A Tauranga firm and its director have been fined $16,400 for illegally disposing of demolition waste, including burning cladding containing asbestos.

Contour Ltd and director Steven Mark Miller were sentenced in the Tauranga District Court yesterday after earlier pleading guilty to two offences under the Resource Management Act.

The defendants admitted illegally disposing asbestos, treated timber and plastic.

This included openly burning cladding containing asbestos at Miller's property on Waikaraka Drive in Te Puna, which is also the headquarters of Contour Ltd. Exposure to asbestos has been found to cause lung cancer.


The offences happened between January 21 and 31 this year. Miller is one of the two directors of Contour, which offers landscaping services, demolition and rubbish removal services.

The Bay of Plenty Regional Council prosecution was launched after Miller demolished a workshop, shed, small garage and 13m-long fence at a Bellevue property for a client.

The client told Miller during the initial inspection some of the garage cladding was fibrolite and there was a risk it contained asbestos.

Miller took three truckloads of demolition waste, including cladding and treated timber, to his property, where some of it was piled up and burned.

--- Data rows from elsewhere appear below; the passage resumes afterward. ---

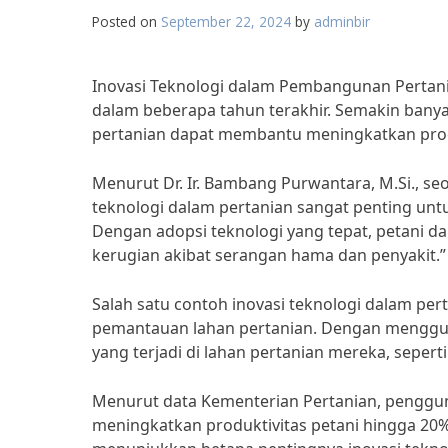
Posted on
September 22, 2024
by
adminbir
Inovasi Teknologi dalam Pembangunan Pertania
dalam beberapa tahun terakhir. Semakin ban
pertanian dapat membantu meningkatkan produk
Menurut Dr. Ir. Bambang Purwantara, M.Si., se
teknologi dalam pertanian sangat penting un
Dengan adopsi teknologi yang tepat, petani 
kerugian akibat serangan hama dan penyakit.”
Salah satu contoh inovasi teknologi dalam pe
pemantauan lahan pertanian. Dengan menggun
yang terjadi di lahan pertanian mereka, seper
Menurut data Kementerian Pertanian, pengguna
meningkatkan produktivitas petani hingga 20%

The regional council received a complaint about the illegal disposal on January 29.

A council officer visited Miller's property the next day and found a pile of waste containing polystyrene, treated timber, electrical wire, plastic, cement board, laserlite sheeting, greenwaste and tyres.

Some of the waste had been burned and a sample of ash contained asbestos.

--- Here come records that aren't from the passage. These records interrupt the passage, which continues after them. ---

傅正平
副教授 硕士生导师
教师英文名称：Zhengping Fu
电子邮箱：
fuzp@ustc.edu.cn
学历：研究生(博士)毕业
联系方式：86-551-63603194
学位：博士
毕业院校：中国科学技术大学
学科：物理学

The council's lawyer, Adam Hopkinson, said it was the first of three similar prosecutions before the Tauranga District Court this year and was part of a growing trend across the country.

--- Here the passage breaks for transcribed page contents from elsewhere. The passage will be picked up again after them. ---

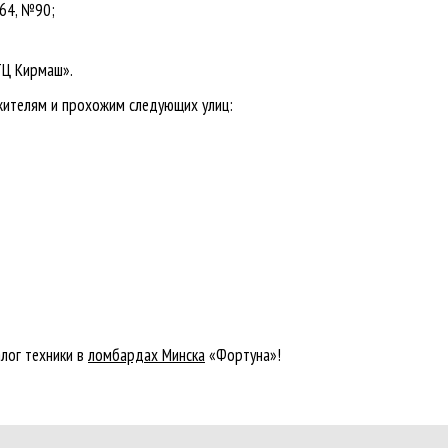
64, №90;
ТЦ Кирмаш».
 жителям и прохожим следующих улиц:
лог техники в
ломбардах Минска
«Фортуна»!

The defendants' lawyer, Ned Burke, said his clients did not usually carry out asbestos disposal work.

Miller had naively agreed to help out a valued client, and did not intend doing any more similar demolition work in future, he said.

Judge Robert Wolff said Miller's quote for the job was almost half that of another contractor. "The release of toxins into the air by taking shortcuts to turn a dollar cannot be tolerated.

"The over-riding sentence must be sufficient to send a deterrent message to other small-time operators that the release of dangerous and harmful toxins into the environment by taking shortcuts won't be permitted by the courts," the judge said.

Ninety-per cent of the fine must be paid to the regional council.

Miller declined to comment after the sentencing.